Rywalem naszej drużyny w ostatnim meczu pierwszej rundy będzie Sokół Vertex Kościerzyna. Zespół gości zajmuje dziesiątą lokatę w tabeli ze stratą sześciu punktów do Wolsztyniaka. Na swoim koncie ma zaledwie 3 wygrane mecze (AZS UW Warszawa, AZS Bydgoszcz, SMS Gdańsk ) 2 remisy (Pomezania Malbork, Spójnia Gdynia) i aż 7 przegranych spotkań (Nielba Wągrowiec, Warmia Olsztyn, MKS Poznań, Real Astromal Leszno, Meble Wójcik, Grunwald Poznań, Wybrzeże Gdańsk).

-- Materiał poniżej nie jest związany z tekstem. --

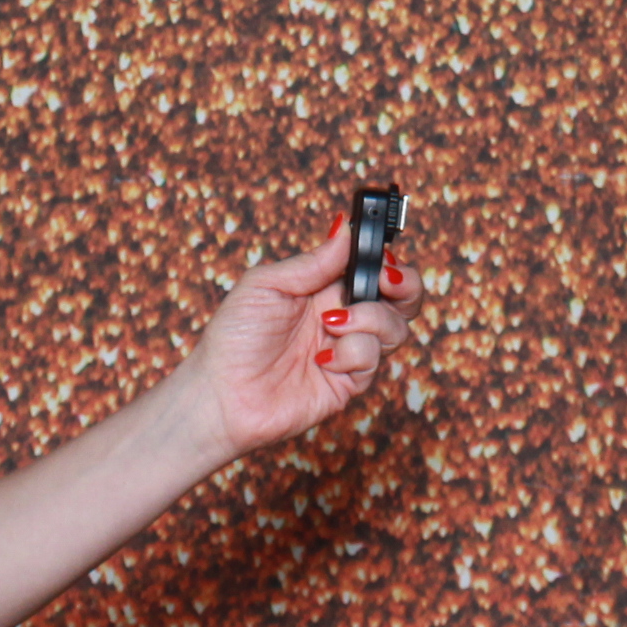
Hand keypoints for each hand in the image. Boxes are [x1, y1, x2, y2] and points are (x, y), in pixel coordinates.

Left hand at [170, 212, 425, 463]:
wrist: (221, 395)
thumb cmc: (233, 337)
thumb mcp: (266, 284)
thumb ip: (312, 262)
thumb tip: (347, 230)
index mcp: (323, 287)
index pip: (371, 266)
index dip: (384, 258)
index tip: (381, 254)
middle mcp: (342, 316)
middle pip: (400, 297)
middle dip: (405, 284)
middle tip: (388, 280)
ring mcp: (347, 350)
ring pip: (394, 326)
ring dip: (369, 318)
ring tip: (331, 324)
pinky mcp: (348, 382)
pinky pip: (371, 359)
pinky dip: (350, 353)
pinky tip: (319, 359)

Drużyna Andrzeja Gryczki , który objął stanowisko trenera miesiąc temu w ostatnim swoim pojedynku z Wybrzeżem postawiła wysoko poprzeczkę, w 42 minucie jeszcze remisowali, lecz gdańszczanie ostatecznie wygrali różnicą pięciu bramek. Sam trener Gryczka chwalił swój zespół: „Postawiliśmy się biorąc pod uwagę bardzo krótką ławkę. Staraliśmy się długo grać i chłopacy spełnili założenia. Postraszyliśmy zawodników Wybrzeża, przynajmniej w pierwszej połowie” mówił w wywiadzie dla Sportowych Faktów. W pojedynku z Wybrzeżem bardzo dobrze zagrali bracia Raichel mocno punktując rywali. Lecz to nie oni są w czołówce strzelców ligi, bo na 6 miejsce w tabeli znajduje się Adam Lisiewicz, który na swoim koncie ma aż 68 rzuconych bramek i to właśnie tego zawodnika powinniśmy się obawiać najbardziej w sobotnim meczu.
Nasza drużyna w sobotnim meczu na spore szanse do zdobycie dwóch punktów. Jesteśmy cztery oczka wyżej w tabeli, mamy też lepszy atak i obronę. A dzięki wygranej w tym meczu będziemy mieć szanse na awans nawet na czwartą pozycję. Miejmy nadzieję, że trener Marcin Pietruszka dobrze zmobilizuje ekipę, która w ostatnim meczu przed świętami sprawi miły prezent wszystkim kibicom.